Die Edelsten der Nation

[605] Was sagtet ihr nur damals von den Polen,

Ich meine damals, als ihr keck gestohlen,

Was sonst als Eigentum geheiligt ist?

Die Ostmark wolltet ihr uns deutsch erhalten,

Nicht dulden, daß dort fremde Mächte walten,

Die immerdar entfachen neuen Zwist!


Und wie doch hieß es von den argen Pfaffen?

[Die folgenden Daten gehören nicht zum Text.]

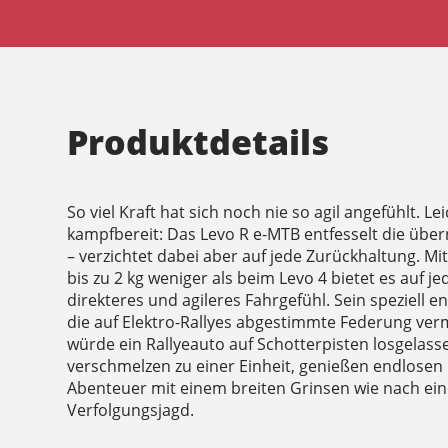
Produktdetails
So viel Kraft hat sich noch nie so agil angefühlt. L
kampfbereit: Das Levo R e-MTB entfesselt die über
– verzichtet dabei aber auf jede Zurückhaltung. 
bis zu 2 kg weniger als beim Levo 4 bietet es auf j
direkteres und agileres Fahrgefühl. Sein speziell 
die auf Elektro-Rallyes abgestimmte Federung verm
würde ein Rallyeauto auf Schotterpisten losgelass
verschmelzen zu einer Einheit, genießen endlose
Abenteuer mit einem breiten Grinsen wie nach ei
Verfolgungsjagd.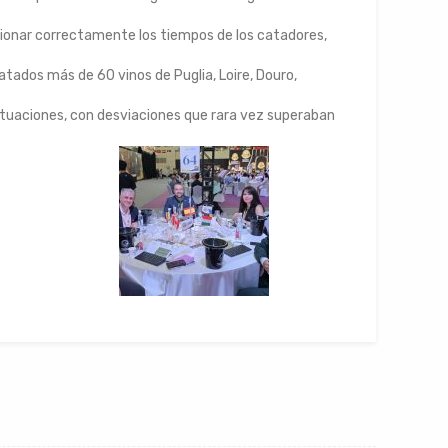
ionar correctamente los tiempos de los catadores,
tados más de 60 vinos de Puglia, Loire, Douro,
uaciones, con desviaciones que rara vez superaban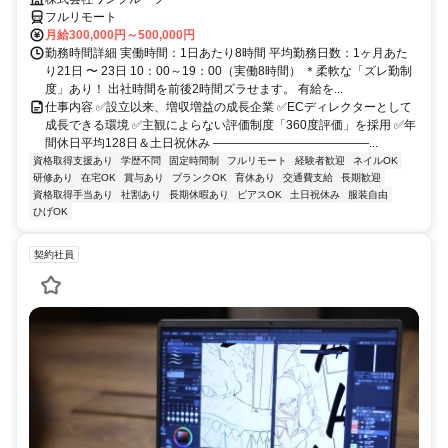
フルリモート
月給300,000円～500,000円
勤務時間詳細 実働時間：1日あたり8時間 平均勤務日数：1ヶ月あた
り21日 〜 23日 10：00～19：00（実働8時間） ＊柔軟な「ズレ勤制
度」あり！ 出社時間を前後2時間ズラせます。 有給を...
仕事内容 ✅設立以来、増収増益の成長企業 ✅ECディレクターとして
成長できる環境 ✅主観によらない評価制度「360度評価」を採用 ✅年
間休日平均128日＆土日祝休み ―――――――――――――...
資格取得支援あり
学歴不問
固定時間制
フルリモート
経験者歓迎
ネイルOK
研修あり
在宅OK
賞与あり
ブランクOK
育休あり
交通費支給
長期歓迎
資格取得手当あり
社割あり
長期休暇あり
ピアスOK
土日祝休み
服装自由
ひげOK
契約社員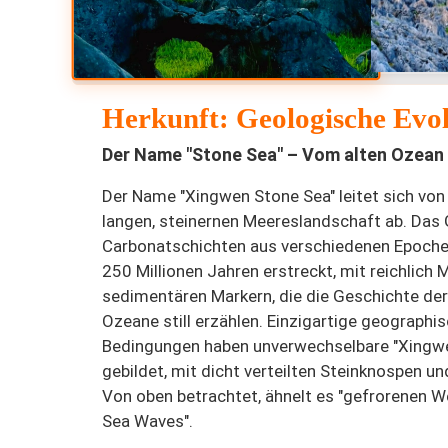
Herkunft: Geologische Evol
Der Name "Stone Sea" – Vom alten Ozean
Der Name "Xingwen Stone Sea" leitet sich von
langen, steinernen Meereslandschaft ab. Das
Carbonatschichten aus verschiedenen Epochen,
250 Millionen Jahren erstreckt, mit reichlich 
sedimentären Markern, die die Geschichte der
Ozeane still erzählen. Einzigartige geographi
Bedingungen haben unverwechselbare "Xingw
gebildet, mit dicht verteilten Steinknospen 
Von oben betrachtet, ähnelt es "gefrorenen W
Sea Waves".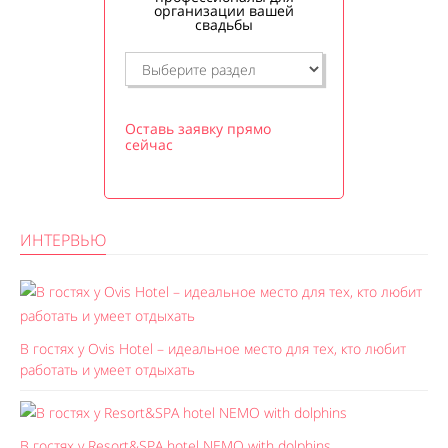
организации вашей
свадьбы
Оставь заявку прямо
сейчас
ИНТЕРВЬЮ
В гостях у Ovis Hotel – идеальное место для тех, кто любит
работать и умеет отдыхать
В гостях у Resort&SPA hotel NEMO with dolphins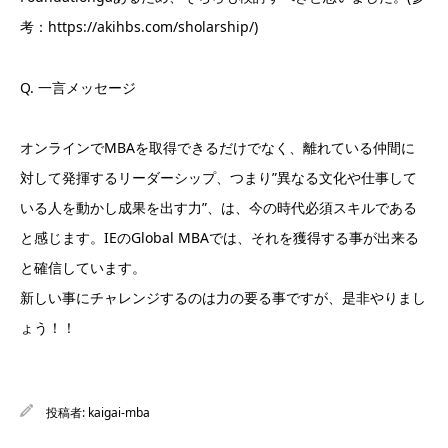
考：https://akihbs.com/sholarship/)
Q. 一言メッセージ
オンラインでMBAを取得できるだけでなく、離れている仲間に
対して発揮するリーダーシップ、つまり”異なる文化や仕事して
いる人を動かし成果を出す力”、は、今の時代必須スキルである
と感じます。IEのGlobal MBAでは、それを獲得する事が出来る
と確信しています。
新しい事にチャレンジするのは力の要る事ですが、是非やりまし
ょう！！
投稿者:
kaigai-mba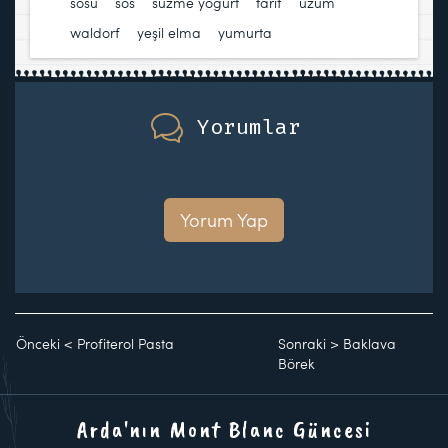
sosu
,
sos
,
süzme yoğurt
,
tarif
,
üzüm
,
waldorf
,
yeşil elma
,
yumurta
Yorumlar
Yorum Yap
Önceki
<
Profiterol Pasta
Sonraki
>
Baklava
Börek
Arda'nın Mont Blanc Güncesi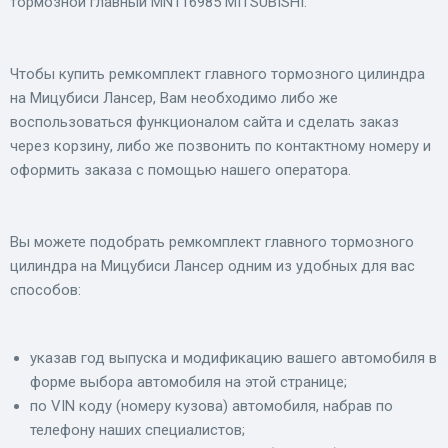
тормозной главный MN116985 MITSUBISHI.
Чтобы купить ремкомплект главного тормозного цилиндра
на Мицубиси Лансер, Вам необходимо либо же
воспользоваться функционалом сайта и сделать заказ
через корзину, либо же позвонить по контактному номеру и
оформить заказа с помощью нашего оператора.
Вы можете подобрать ремкомплект главного тормозного
цилиндра на Мицубиси Лансер одним из удобных для вас
способов:
указав год выпуска и модификацию вашего автомобиля в
форме выбора автомобиля на этой странице;
по VIN коду (номеру кузова) автомобиля, набрав по
телефону наших специалистов;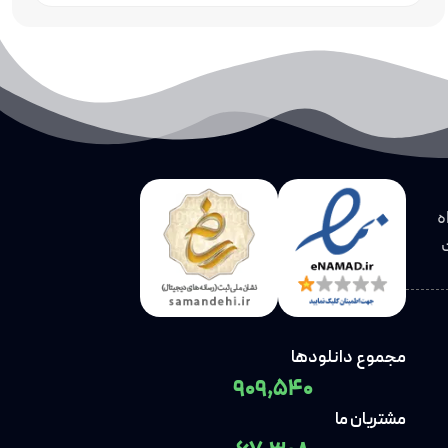
قالب وردپرس اورجینال
ه
مجموع دانلودها
909,540
مشتریان ما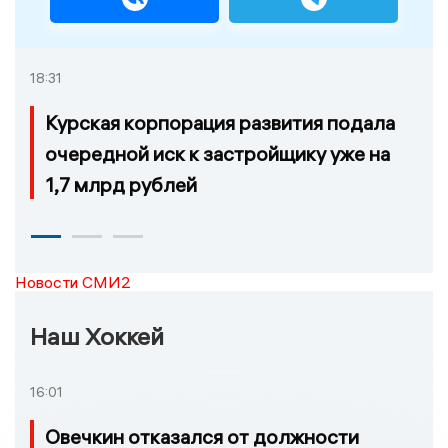
18:31
Курская корпорация развития подала
очередной иск к застройщику уже на
1,7 млрд рублей
Новости СМИ2
Наш Хоккей
16:01
Овечкин отказался от должности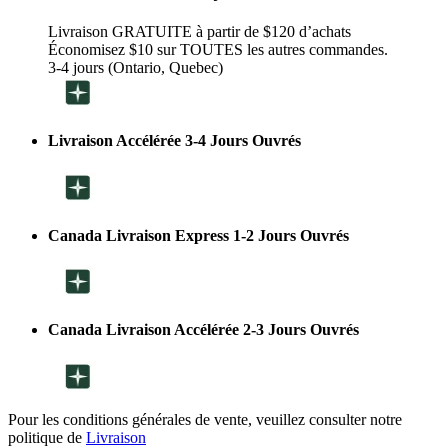
Livraison GRATUITE à partir de $120 d’achats
Économisez $10 sur TOUTES les autres commandes.
3-4 jours (Ontario, Quebec)
Livraison Accélérée 3-4 Jours Ouvrés
Canada Livraison Express 1-2 Jours Ouvrés
Canada Livraison Accélérée 2-3 Jours Ouvrés
Pour les conditions générales de vente, veuillez consulter notre
politique de
Livraison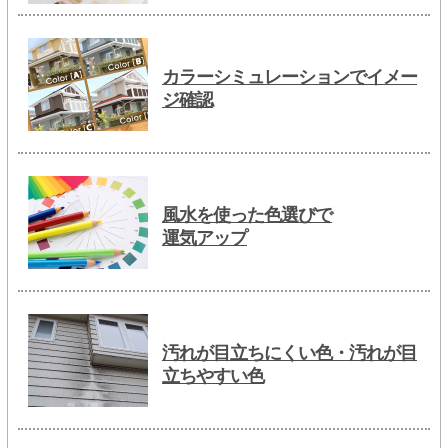
カラーシミュレーションでイメー
ジ確認
風水を使った色選びで
運気アップ
汚れが目立ちにくい色・汚れが目
立ちやすい色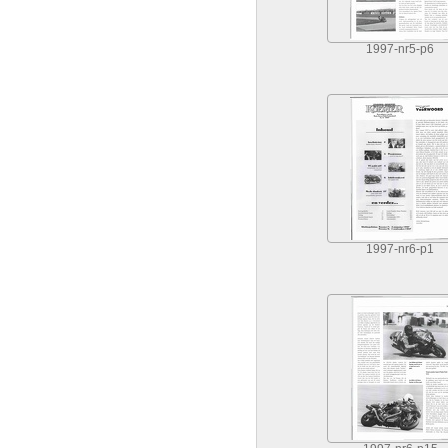
1997-nr5-p6
1997-nr6-p1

Die Vorhand sollten sie an sich zu raffen

Durch euren Widerstand verhindert sein?

Daß Rom und Papst des Reiches Schicksal lenken,

Sei unerträglich euerm deutschen Denken

Und schaffe eurem Herzen grimme Pein?


Verwundert sieht nun, wer euch arglos traute

Und auf das Wort von Preußens Junkern baute,

Verwundert sieht er, was ihr heute treibt.

Sieht alle Flammen eurer Wut erloschen,

Sieht, wie ihr neuerdings um Judasgroschen

Den Feinden Deutschlands euren Dienst verschreibt.


Doch jene lächeln, die euch nie gepriesen;

Ein alter Spruch nur hat sich wahr erwiesen:[605]

Es schlägt sich und verträgt sich schlechtes Pack

Nun eilt, euch fromme Masken vorzubinden

Und neu gefügte Phrasen zu erfinden

Von Gott und Vaterland für euren Sack!

Quelle:
Ludwig Thoma: Gesammelte Werke in sechs Bänden. Band 6, München 1968, S. 605-606.